Demis Hassabis Warns AGI Is Years Away Despite AI Advances

An AI model from Google DeepMind shocked athletes from around the world last year when it won the gold medal at the prestigious International Mathematical Olympiad. Why, then, do these same models make mistakes in basic math questions? Such inconsistencies are the hallmark of AI’s “hard intelligence,” according to DeepMind CEO Demis Hassabis.
Today’s AI systems are “very good at some things, but very poor at others,” Hassabis said while speaking at the India AI Impact Summit 2026 in New Delhi, India, today (Feb. 18). This dichotomy must be resolved before artificial general intelligence (AGI), a type of AI that rivals human intelligence, is reached, he added, predicting that the milestone is five to eight years away.
Like the rest of Silicon Valley, DeepMind is racing to be the first developer to unlock the power of advanced AI Acquired by Google more than ten years ago, the lab was founded in 2010 by Hassabis and a small group of researchers with the aim of maintaining “intelligence,” and in the process of addressing some of the biggest questions in the world. “I don’t think we’re there yet,” said Hassabis.
Besides smoothing over the rough edges of AI, other obstacles on the road to AGI include increasing planning capabilities to handle long-term tasks rather than short-term goals. Hassabis is also focused on developing continuous learning—ensuring that systems can adapt and personalize through experience, instead of only absorbing new information before release. For now, he said, the models are “frozen and distributed around the world.”
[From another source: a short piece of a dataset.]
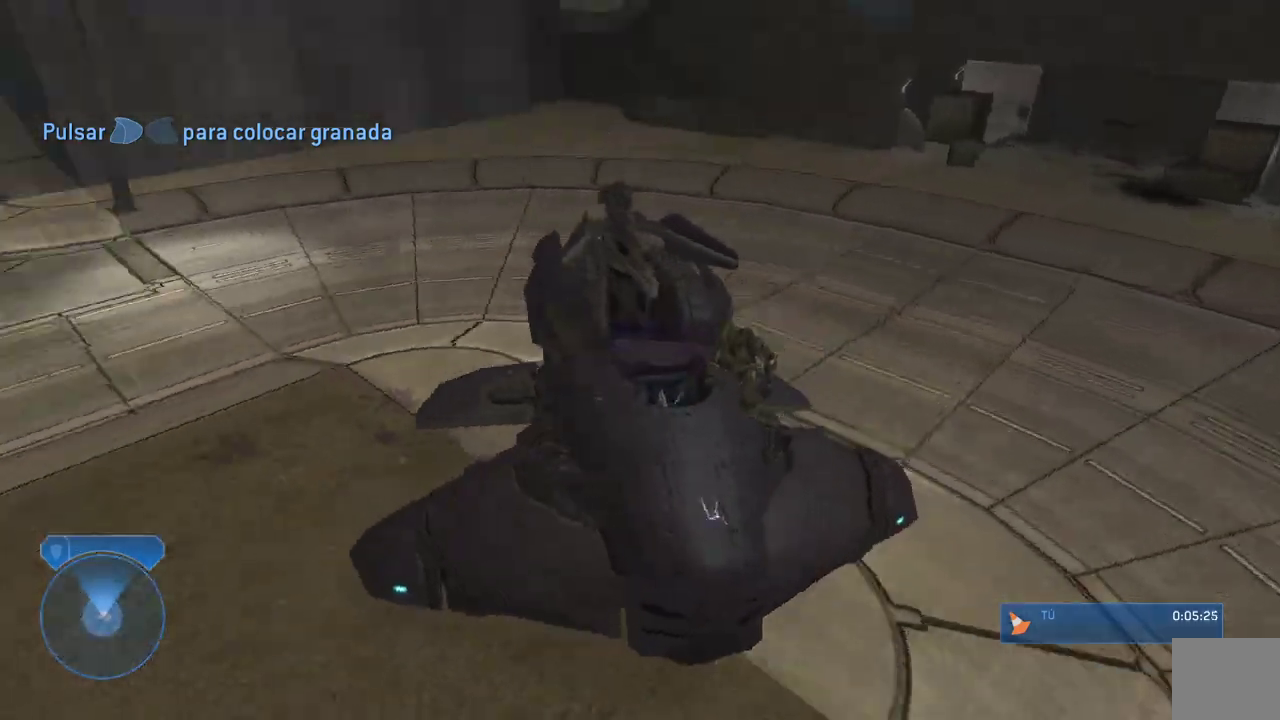
{"buttons": [], "left_stick": "center", "right_stick": "down", "events": [[33, "B", "up"], [100, "B", "down"], [217, "right_stick", "down"], [250, "B", "up"], [317, "B", "down"], [450, "B", "up"]]}
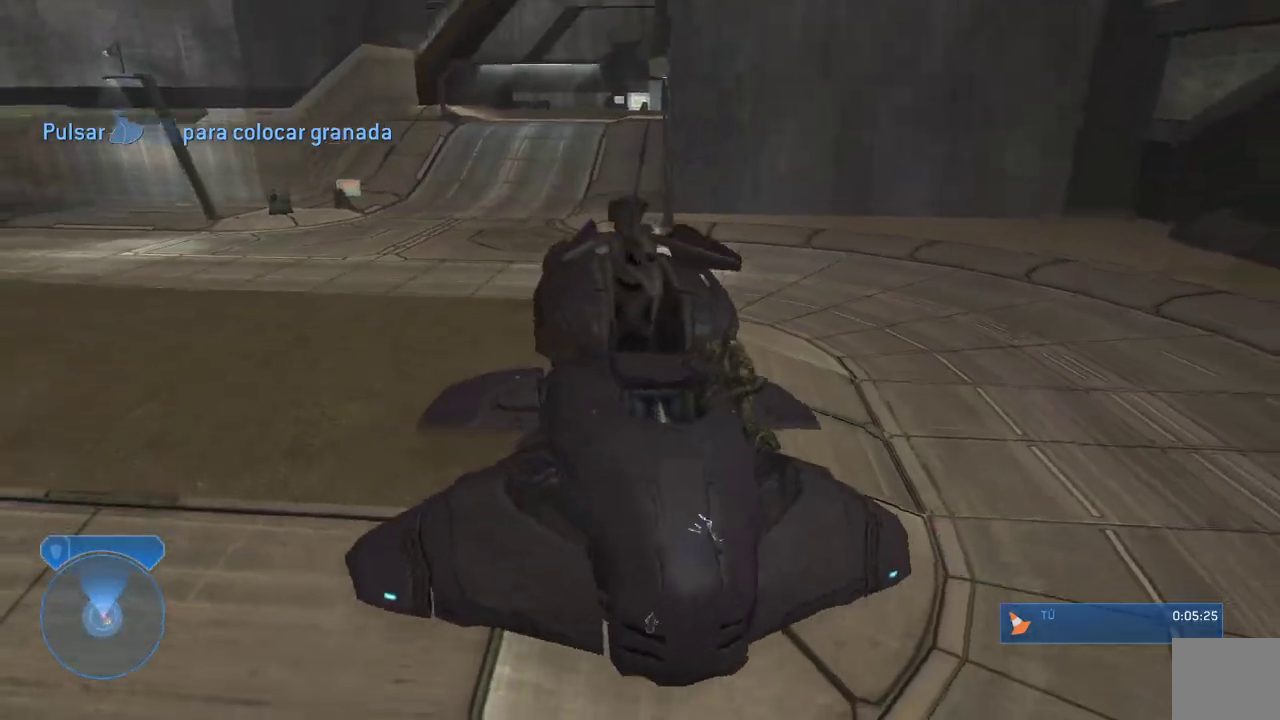
{"buttons": ["B"], "left_stick": "center", "right_stick": "down", "events": [[17, "B", "down"], [117, "right_stick", "down-left"], [150, "B", "up"], [200, "B", "down"], [350, "B", "up"], [433, "B", "down"], [450, "right_stick", "down"]]}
How the advent of AGI will one day be guaranteed remains an open question throughout the tech industry. For Hassabis, success will come with the emergence of “true intelligence” in AI. This is not limited to art, but extends to science—whether programs can not only solve a hypothetical problem, but also make the right questions and guesses, a feature that Hassabis said separates “great scientists from good scientists.”
The AI chief is excited about the prospect of the models eventually acting as “collaborative scientists” as they grow more autonomous. His focus on scientific research is not surprising given his achievements, which include receiving the Nobel Prize in Chemistry for his work on AlphaFold, an AI system that predicts protein structures, and pioneering Isomorphic Labs, an Alphabet subsidiary that uses AI in drug discovery.
While Hassabis has long touted the scientific promise of AI, his rivals—OpenAI CEO Sam Altman and Anthropic’s Dario Amodei—have placed more weight on the technology’s commercial and labor implications. Their different priorities are reflected in their views on the times of AGI: Altman suggested that these systems may appear by the end of the decade, while Amodei believes that they may arrive sooner.
One point of consensus among leading AI developers, however, is that AGI will bring new risks. Hassabis divides them into two categories: social risks, when bad actors misuse AI, and technical risks, when systems behave in unpredictable and potentially dangerous ways. Preparing for the former requires global dialogue and shared standards. “To reduce some of the risks, we will need international cooperation,” he said.